The residence is designed for a product designer who runs a Furniture Design Studio in Delhi. The studio is involved in designing and manufacturing various furniture pieces for the European market. As many of the manufacturing plants and workshops are located in Jodhpur, the residence is designed for the owner to be used as a rest house during his frequent visits and also facilitate the international buyers.
The residence is composed of basic functions with very less spatial requirement. The FAR is less than 75 and large open spaces are left around the house for landscaping. The house is climatically oriented and the built volume of the house is designed in a manner to provide shaded open spaces to the inhabitants during the summer months as well as areas are planned that receive south sun to be used in the winter months.
Concept and Ideology
The design revolves around the vernacular architectural language of Jodhpur and brings about the fundamental elements that have always been used in the Hot and Arid regions around the world. The volumetric and the spatial character of the inner spaces are inspired from Havelis (residential structures) and Forts (defensive structures) that defined the urban vernacular fabric of Rajasthan. The built structure and the functional requirements have been planned according to the climatic orientation to provide comfort and reduce energy consumption during the summer months.

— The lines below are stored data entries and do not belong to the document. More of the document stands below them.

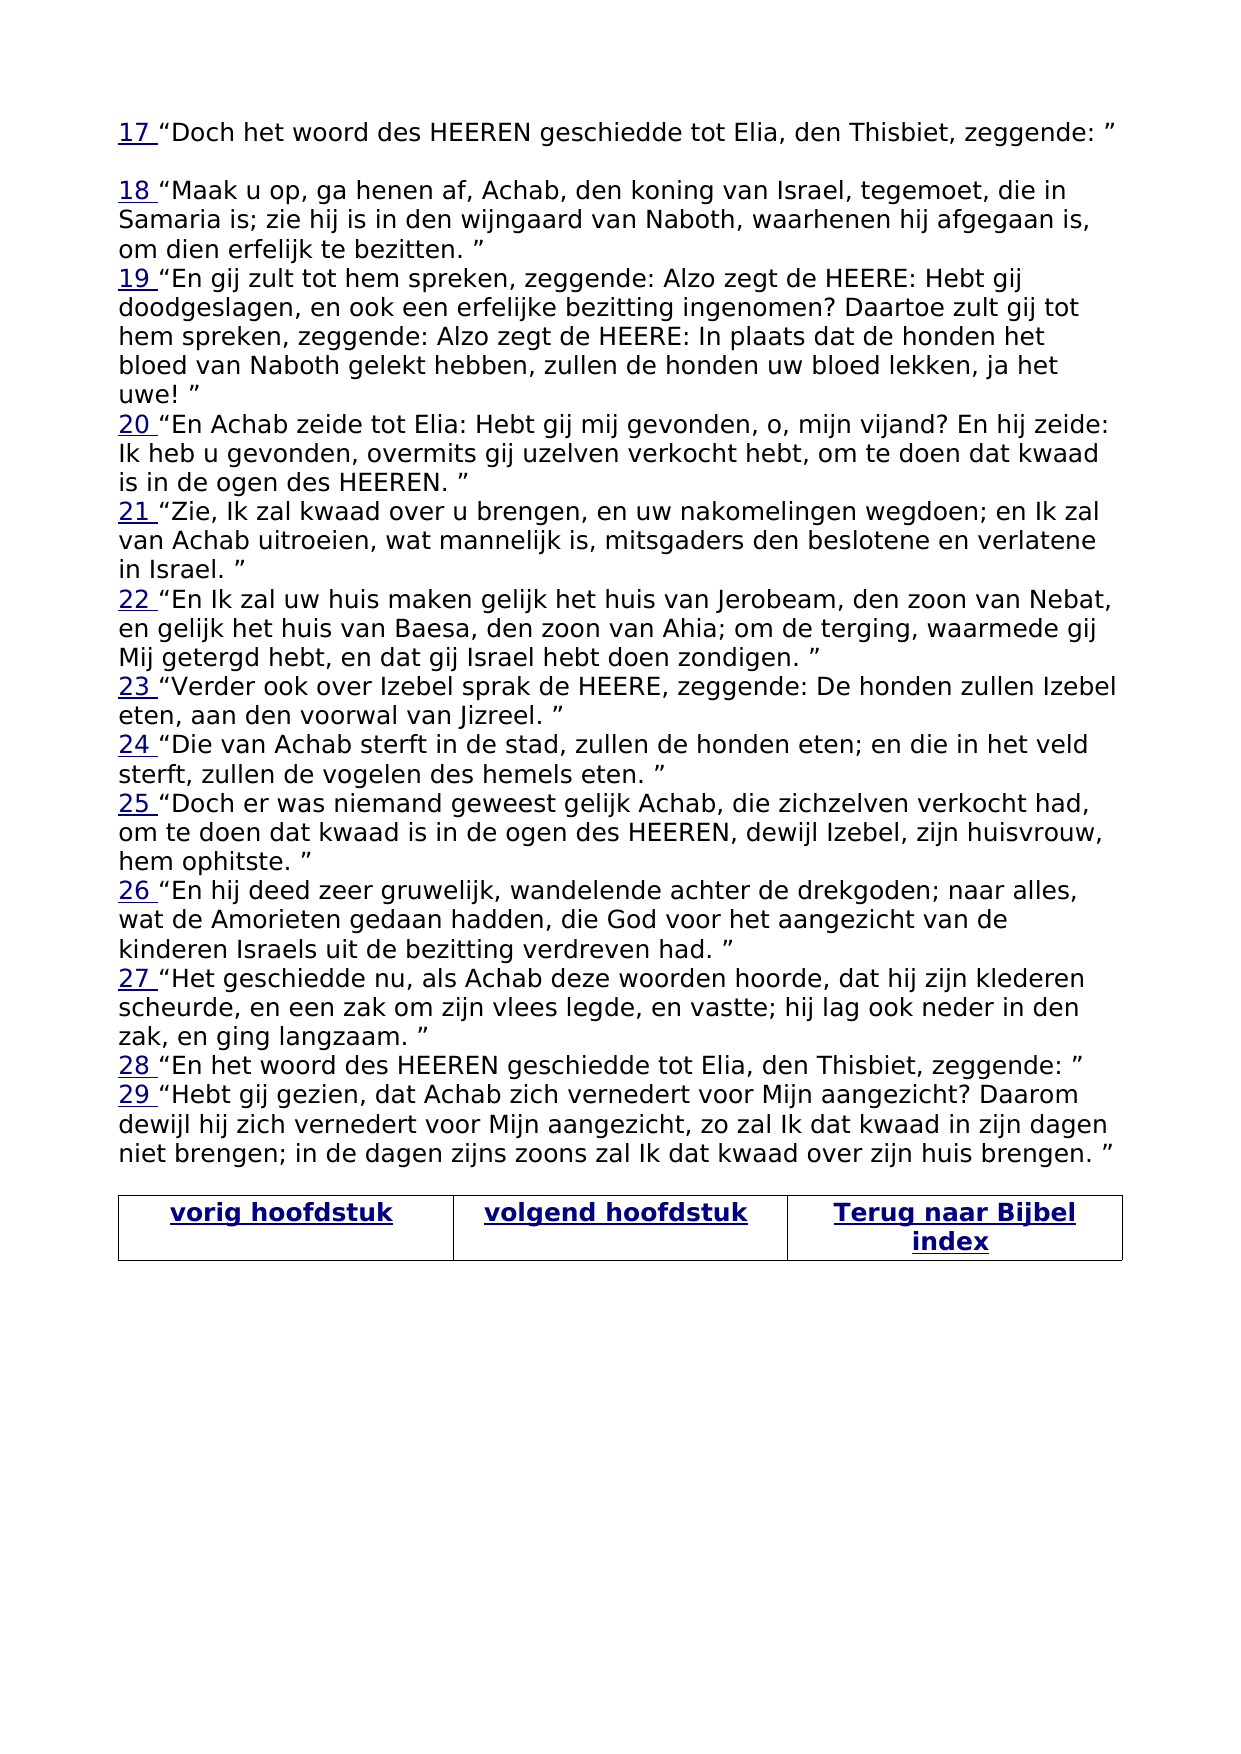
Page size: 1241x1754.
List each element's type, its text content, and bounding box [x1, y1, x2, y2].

table_header vorig hoofdstuk [119, 1196, 453, 1260]
table_header Terug naar Bijbel index [788, 1196, 1122, 1260]
text 17 “Doch het woord des HEEREN geschiedde tot Elia, den Thisbiet, zeggende: ” 18 “Maak u op, ga henen af, Achab, den koning van Israel, tegemoet, die in Samaria is; zie hij is in den wijngaard van Naboth, waarhenen hij afgegaan is, om dien erfelijk te bezitten. ” 19 “En gij zult tot hem spreken, zeggende: Alzo zegt de HEERE: Hebt gij doodgeslagen, en ook een erfelijke bezitting ingenomen? Daartoe zult gij tot hem spreken, zeggende: Alzo zegt de HEERE: In plaats dat de honden het bloed van Naboth gelekt hebben, zullen de honden uw bloed lekken, ja het uwe! ” 20 “En Achab zeide tot Elia: Hebt gij mij gevonden, o, mijn vijand? En hij zeide: Ik heb u gevonden, overmits gij uzelven verkocht hebt, om te doen dat kwaad is in de ogen des HEEREN. ” 21 “Zie, Ik zal kwaad over u brengen, en uw nakomelingen wegdoen; en Ik zal van Achab uitroeien, wat mannelijk is, mitsgaders den beslotene en verlatene in Israel. ” 22 “En Ik zal uw huis maken gelijk het huis van Jerobeam, den zoon van Nebat, en gelijk het huis van Baesa, den zoon van Ahia; om de terging, waarmede gij Mij getergd hebt, en dat gij Israel hebt doen zondigen. ” 23 “Verder ook over Izebel sprak de HEERE, zeggende: De honden zullen Izebel eten, aan den voorwal van Jizreel. ” 24 “Die van Achab sterft in de stad, zullen de honden eten; en die in het veld sterft, zullen de vogelen des hemels eten. ” 25 “Doch er was niemand geweest gelijk Achab, die zichzelven verkocht had, om te doen dat kwaad is in de ogen des HEEREN, dewijl Izebel, zijn huisvrouw, hem ophitste. ” 26 “En hij deed zeer gruwelijk, wandelende achter de drekgoden; naar alles, wat de Amorieten gedaan hadden, die God voor het aangezicht van de kinderen Israels uit de bezitting verdreven had. ” 27 “Het geschiedde nu, als Achab deze woorden hoorde, dat hij zijn klederen scheurde, en een zak om zijn vlees legde, en vastte; hij lag ook neder in den zak, en ging langzaam. ” 28 “En het woord des HEEREN geschiedde tot Elia, den Thisbiet, zeggende: ” 29 “Hebt gij gezien, dat Achab zich vernedert voor Mijn aangezicht? Daarom dewijl hij zich vernedert voor Mijn aangezicht, zo zal Ik dat kwaad in zijn dagen niet brengen; in de dagen zijns zoons zal Ik dat kwaad over zijn huis brengen. ” [118, 118, 1122, 1168]
table_header volgend hoofdstuk [454, 1196, 787, 1260]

The key principal in the design is to protect the inner spaces from the hot and dry climate of Jodhpur. This measure led to the building being built with thick walls for insulation, with small windows and with devices designed to take advantage of any potentially occurring cool breeze. The thick, well-insulated walls help in minimizing the heat gains.
Planning and Design
Circulation, toilets and service areas are located on the South and West sides of the building. This creates a buffer and reduces the heat loads in all the habitable spaces.
Each room is planned as a duplex to maintain privacy within each room; it also houses an internal stairway that connects the two bedrooms and opens up in the cloisters. The main staircase is planned adjacent to the courtyard so that no energy is spent on lighting and ventilation of circulation areas. The staircase is placed on the western fa?ade and is the highest volume in the structure. This volume overshadows the internal courtyard and keeps it cool during the daytime. Cloisters are placed adjacent to the built structure with sunken central open space. The cloisters provide a multi-use space to the guest house.
The planning is done to reduce heat gains from the western and southern fa?ade. All major opening are planned along the north and eastern fa?ades. This provides with ample daylight in all the interior spaces without increasing direct heat gains. This further reduces the air conditioning loads in the building and makes it cost as well as energy efficient. To further reduce the energy loads, a courtyard is planned at the center of the building that provides with daylight and green open space. Due to the stack effect, ventilation is maintained inside the building.
A cloister is adjoined with the residential part of the complex; an open space surrounded by covered walk-ways with open arcades on the inner side running along the walls of buildings forming a quadrangle. The attachment of a cloister to a building forms a continuous and solid architectural barrier that effectively separates the exterior to the interior personal space thus maintaining the privacy of the inhabitants and provides outdoor space in the extreme climate.
With the incorporation of various passive techniques for keeping the indoor temperature lower, reducing heat gains and providing fresh air inside the building, the complex becomes sustainable and a healthy living place.